DNN with multilayer perceptrons has been proven to be a universal approximator53, and its hierarchical model structures can determine the underlying non-linear correlation behind the data54,55. However, the selection of hyper-parameters can impact the learning performance of DNN. Figure 4 shows the sensitivity analysis for the hyper-parameter α, which regularizes the explanation loss given in Eq. (4). Since the goal is to achieve optimal nodule classification and morphology results, the α should be 0.003 in this work to maximize the AUC and IoU values. The proposed framework can achieve optimal AUC and IoU values when the training samples are less than 50. The generated heatmaps indicate the importance of weighting for nodule regions on the CT images. Future work will likely focus on providing the probability distribution maps of lung nodules to support the diagnosis and prognosis of cancerous lung nodules and risk-informed medical decision-making.

5. Conclusions

A pulmonary nodule detection framework was demonstrated with expandability using the nonproprietary LIDC-IDRI dataset. The proposed framework enables the DL models to learn nodule classification, and most importantly, the proposed method ensures that the models consistently forecast nodule morphology as expected from human perspectives. The method can enhance the accuracy of computer-aided nodule detection systems and reduce the uncertainty of misclassification due to human factors. Such a method can reduce the workload of radiologists and enable them to focus on investigating the prognosis of cancerous nodules for early treatment to improve patient outcomes and survival rates.

Figure 7.

Figure 7.

Selected explanation visualization results of all methods with sample size of 30. In the first column, the ground truth nodule region is circled in red. The model-generated explanations are represented by heatmaps overlaid on the original images, where the warmer colored regions are given more importance. Baseline refers to ResNet18, MG and HAICS are comparative methods, while RXD-G and RXD-L are our methods.

Figure 8.

Figure 8.

Selected explanation visualization results of all methods with sample size of 50. In the first column, the ground truth nodule region is circled in red. The model-generated explanations are represented by heatmaps overlaid on the original images, where the warmer colored regions are given more importance.
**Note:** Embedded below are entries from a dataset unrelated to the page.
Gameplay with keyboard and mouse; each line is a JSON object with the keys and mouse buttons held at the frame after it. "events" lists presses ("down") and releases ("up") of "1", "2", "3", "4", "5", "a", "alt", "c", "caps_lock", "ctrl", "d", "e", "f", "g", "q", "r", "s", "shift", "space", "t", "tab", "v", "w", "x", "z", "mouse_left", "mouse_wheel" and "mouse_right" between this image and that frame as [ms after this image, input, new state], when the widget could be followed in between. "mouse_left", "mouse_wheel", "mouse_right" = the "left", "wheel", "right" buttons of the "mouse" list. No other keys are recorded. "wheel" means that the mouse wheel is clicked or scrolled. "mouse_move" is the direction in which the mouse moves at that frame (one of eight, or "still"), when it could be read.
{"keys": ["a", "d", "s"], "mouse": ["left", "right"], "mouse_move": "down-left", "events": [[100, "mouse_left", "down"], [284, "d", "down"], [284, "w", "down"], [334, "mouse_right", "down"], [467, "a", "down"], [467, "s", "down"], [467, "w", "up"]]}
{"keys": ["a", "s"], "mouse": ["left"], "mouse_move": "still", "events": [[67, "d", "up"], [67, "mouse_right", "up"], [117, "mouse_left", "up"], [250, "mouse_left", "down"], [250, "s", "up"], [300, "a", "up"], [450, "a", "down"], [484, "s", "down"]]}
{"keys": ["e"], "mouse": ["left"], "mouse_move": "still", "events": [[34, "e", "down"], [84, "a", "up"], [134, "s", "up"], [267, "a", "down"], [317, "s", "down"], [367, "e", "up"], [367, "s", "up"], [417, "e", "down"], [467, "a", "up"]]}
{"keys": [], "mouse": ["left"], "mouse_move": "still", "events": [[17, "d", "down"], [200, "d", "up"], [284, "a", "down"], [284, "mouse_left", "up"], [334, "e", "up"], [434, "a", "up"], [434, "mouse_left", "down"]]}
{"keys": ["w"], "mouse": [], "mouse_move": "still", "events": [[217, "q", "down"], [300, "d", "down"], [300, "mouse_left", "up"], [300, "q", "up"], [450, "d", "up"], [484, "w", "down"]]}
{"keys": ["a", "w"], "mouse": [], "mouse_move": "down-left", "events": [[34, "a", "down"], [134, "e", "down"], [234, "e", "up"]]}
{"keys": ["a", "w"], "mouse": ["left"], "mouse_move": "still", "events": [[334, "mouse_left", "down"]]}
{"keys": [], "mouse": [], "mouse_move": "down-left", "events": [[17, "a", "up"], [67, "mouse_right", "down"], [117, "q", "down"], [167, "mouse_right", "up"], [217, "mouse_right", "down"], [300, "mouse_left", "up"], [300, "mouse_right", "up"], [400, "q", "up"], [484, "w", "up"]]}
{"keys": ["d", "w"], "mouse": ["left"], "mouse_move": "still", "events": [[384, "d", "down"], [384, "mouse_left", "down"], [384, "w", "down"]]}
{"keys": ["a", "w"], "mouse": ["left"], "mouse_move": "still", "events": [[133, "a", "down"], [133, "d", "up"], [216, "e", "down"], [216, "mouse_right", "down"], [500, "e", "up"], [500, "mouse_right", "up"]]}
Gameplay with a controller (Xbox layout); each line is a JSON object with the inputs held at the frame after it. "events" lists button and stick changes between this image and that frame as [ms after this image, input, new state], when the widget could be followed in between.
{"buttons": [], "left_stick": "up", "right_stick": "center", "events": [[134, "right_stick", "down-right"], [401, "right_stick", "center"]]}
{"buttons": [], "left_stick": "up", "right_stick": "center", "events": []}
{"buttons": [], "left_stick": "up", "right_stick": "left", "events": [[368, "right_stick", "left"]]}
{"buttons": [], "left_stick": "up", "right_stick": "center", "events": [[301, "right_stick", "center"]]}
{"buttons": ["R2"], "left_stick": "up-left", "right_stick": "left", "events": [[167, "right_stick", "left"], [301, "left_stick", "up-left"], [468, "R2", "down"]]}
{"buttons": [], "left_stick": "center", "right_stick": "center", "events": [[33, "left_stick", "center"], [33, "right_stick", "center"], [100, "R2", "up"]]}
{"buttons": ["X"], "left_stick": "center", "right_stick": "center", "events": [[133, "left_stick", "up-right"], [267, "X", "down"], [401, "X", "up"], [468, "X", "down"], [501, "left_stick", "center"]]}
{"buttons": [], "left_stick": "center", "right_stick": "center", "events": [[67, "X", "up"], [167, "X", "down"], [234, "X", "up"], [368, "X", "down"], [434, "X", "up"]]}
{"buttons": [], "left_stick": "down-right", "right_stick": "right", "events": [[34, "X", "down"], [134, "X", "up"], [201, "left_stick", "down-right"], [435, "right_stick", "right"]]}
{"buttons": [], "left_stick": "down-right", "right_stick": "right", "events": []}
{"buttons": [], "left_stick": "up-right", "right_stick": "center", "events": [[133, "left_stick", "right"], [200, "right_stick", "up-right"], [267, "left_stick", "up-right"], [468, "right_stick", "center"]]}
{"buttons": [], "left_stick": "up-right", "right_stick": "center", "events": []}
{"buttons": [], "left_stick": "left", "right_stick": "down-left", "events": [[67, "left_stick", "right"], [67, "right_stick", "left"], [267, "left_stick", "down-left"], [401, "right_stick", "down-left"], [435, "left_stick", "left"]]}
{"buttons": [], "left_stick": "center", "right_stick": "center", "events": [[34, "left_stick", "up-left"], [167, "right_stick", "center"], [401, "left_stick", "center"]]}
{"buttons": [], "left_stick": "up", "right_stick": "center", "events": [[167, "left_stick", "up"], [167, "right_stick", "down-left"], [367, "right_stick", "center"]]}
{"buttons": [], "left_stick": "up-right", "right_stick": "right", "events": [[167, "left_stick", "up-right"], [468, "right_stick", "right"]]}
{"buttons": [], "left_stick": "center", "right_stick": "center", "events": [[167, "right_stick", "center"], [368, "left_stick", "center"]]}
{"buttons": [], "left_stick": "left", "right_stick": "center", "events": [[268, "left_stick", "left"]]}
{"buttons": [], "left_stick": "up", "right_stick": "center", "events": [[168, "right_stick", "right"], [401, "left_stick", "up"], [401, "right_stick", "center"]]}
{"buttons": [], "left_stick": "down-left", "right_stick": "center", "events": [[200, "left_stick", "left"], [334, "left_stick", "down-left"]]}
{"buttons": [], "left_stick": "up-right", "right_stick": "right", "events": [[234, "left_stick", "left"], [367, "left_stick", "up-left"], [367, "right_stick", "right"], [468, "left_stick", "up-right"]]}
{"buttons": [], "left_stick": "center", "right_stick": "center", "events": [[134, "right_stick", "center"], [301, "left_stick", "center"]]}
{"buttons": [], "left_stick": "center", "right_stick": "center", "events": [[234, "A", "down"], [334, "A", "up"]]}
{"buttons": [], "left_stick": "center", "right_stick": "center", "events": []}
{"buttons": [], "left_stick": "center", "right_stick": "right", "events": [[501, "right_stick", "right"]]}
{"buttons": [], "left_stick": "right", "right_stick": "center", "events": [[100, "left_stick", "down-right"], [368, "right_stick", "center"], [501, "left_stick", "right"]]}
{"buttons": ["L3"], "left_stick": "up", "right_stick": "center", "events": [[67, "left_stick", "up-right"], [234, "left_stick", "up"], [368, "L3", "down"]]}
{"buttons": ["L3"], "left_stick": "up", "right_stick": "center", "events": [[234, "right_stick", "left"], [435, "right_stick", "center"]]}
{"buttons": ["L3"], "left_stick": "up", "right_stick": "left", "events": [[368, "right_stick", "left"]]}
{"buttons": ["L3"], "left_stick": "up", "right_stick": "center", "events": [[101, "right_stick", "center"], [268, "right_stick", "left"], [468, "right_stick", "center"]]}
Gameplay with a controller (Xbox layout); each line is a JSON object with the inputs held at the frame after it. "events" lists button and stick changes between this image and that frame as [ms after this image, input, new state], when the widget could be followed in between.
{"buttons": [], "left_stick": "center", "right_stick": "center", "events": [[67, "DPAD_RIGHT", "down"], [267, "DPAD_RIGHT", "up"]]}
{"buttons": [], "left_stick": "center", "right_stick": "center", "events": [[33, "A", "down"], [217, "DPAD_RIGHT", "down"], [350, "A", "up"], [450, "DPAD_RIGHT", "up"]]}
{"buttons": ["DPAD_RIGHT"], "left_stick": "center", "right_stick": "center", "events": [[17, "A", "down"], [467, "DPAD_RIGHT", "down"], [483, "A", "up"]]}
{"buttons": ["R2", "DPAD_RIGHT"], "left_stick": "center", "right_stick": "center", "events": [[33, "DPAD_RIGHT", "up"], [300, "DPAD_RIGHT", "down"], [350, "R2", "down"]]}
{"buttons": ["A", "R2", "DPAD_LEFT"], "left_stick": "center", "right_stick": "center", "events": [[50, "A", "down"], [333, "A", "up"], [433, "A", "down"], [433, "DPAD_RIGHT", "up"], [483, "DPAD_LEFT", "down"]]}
Baseline refers to ResNet18, MG and HAICS are comparative methods, while RXD-G and RXD-L are our methods.

Acknowledgments

This work is supported by the National Institutes of Health under Award Number R01CA215718, R01CA272991, R56EB033332 and R01EB032680, the NSF Grant No. 2007716, No. 2007976, No. 1942594, No. 1907805, No. 1841520 and No. 1755850, Meta Research Award, NEC Lab, Amazon Research Award, Oracle for Research Grant Award, Cisco Faculty Research Award, COMPUTING RESEARCH ASSOCIATION / NSF Sub: 2021CIF-Emory-05. Also, the Department of Homeland Security (DHS) has supported this work via the grant with Grant No. 17STCIN00001. The authors acknowledge the National Cancer Institute and the Foundation for the National Institutes of Health, and their critical role in the creation of the free publicly available LIDC/IDRI Database used in this study.

Footnotes

Conflict of interest

The authors have no conflict of interests to disclose.

Ethical Statement

All patient CT images were acquired from the public database, Lung Image Database Consortium and Image Database Resource Initiative (LIDC-IDRI) dataset.